→ INSTRUCTIONS TO FOLLOW: Without any images, write the data out exactly as it appears.

RECORDED DATA Block Start

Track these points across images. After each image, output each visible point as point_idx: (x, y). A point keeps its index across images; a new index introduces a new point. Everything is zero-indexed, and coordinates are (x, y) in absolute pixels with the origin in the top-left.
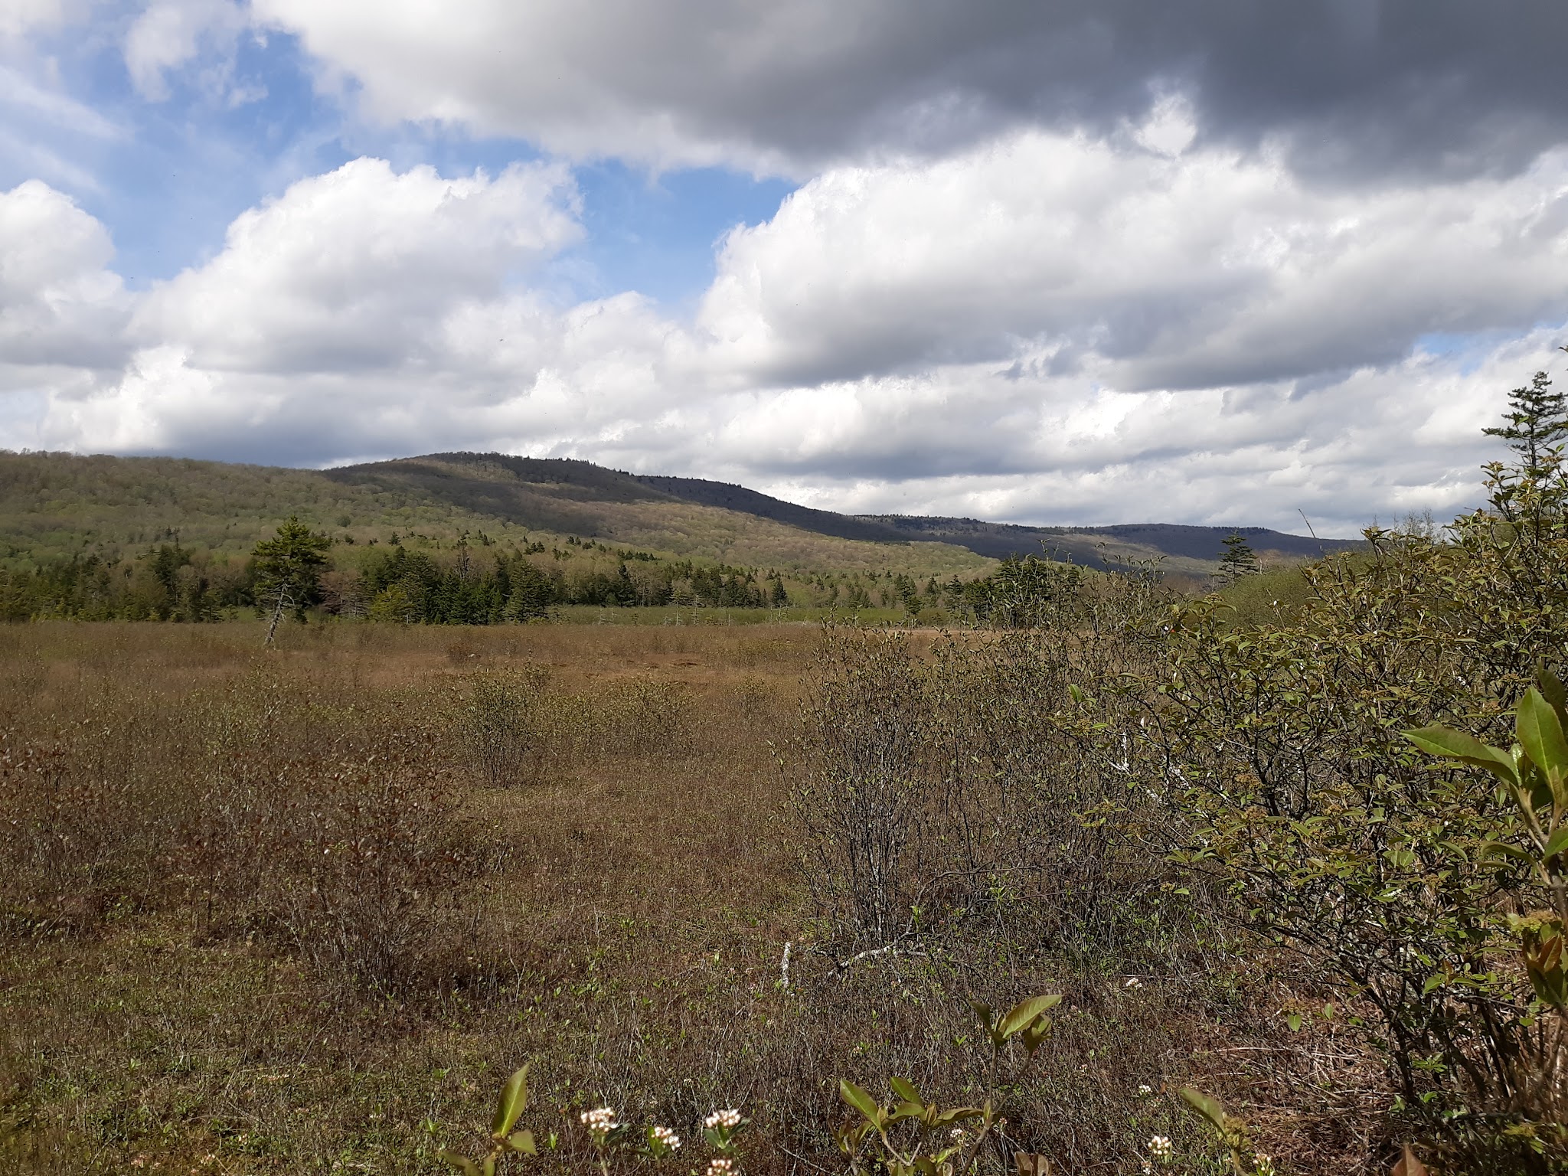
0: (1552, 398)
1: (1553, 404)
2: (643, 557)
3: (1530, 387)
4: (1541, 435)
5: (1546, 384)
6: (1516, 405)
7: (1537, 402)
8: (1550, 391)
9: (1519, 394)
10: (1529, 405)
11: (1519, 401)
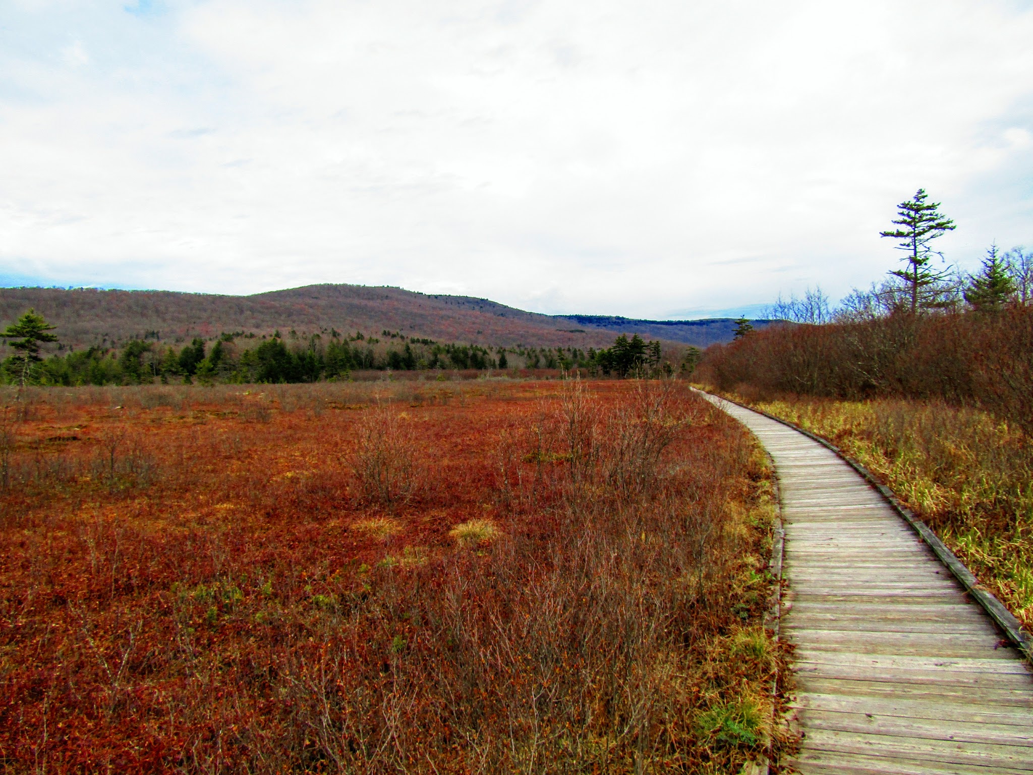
0: (928, 208)
1: (929, 212)
2: (425, 342)
3: (913, 201)
4: (920, 234)
5: (924, 197)
6: (902, 214)
7: (917, 211)
8: (927, 202)
9: (905, 206)
10: (912, 213)
11: (905, 211)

RECORDED DATA Block End

→ TASK OUTPUT:
Track these points across images. After each image, output each visible point as point_idx: (x, y). A point keeps its index across images; a new index introduces a new point. Everything is zero-indexed, and coordinates are (x, y) in absolute pixels with the origin in the top-left.
0: (1552, 398)
1: (1553, 404)
2: (643, 557)
3: (1530, 387)
4: (1541, 435)
5: (1546, 384)
6: (1516, 405)
7: (1537, 402)
8: (1550, 391)
9: (1519, 394)
10: (1529, 405)
11: (1519, 401)
0: (928, 208)
1: (929, 212)
2: (425, 342)
3: (913, 201)
4: (920, 234)
5: (924, 197)
6: (902, 214)
7: (917, 211)
8: (927, 202)
9: (905, 206)
10: (912, 213)
11: (905, 211)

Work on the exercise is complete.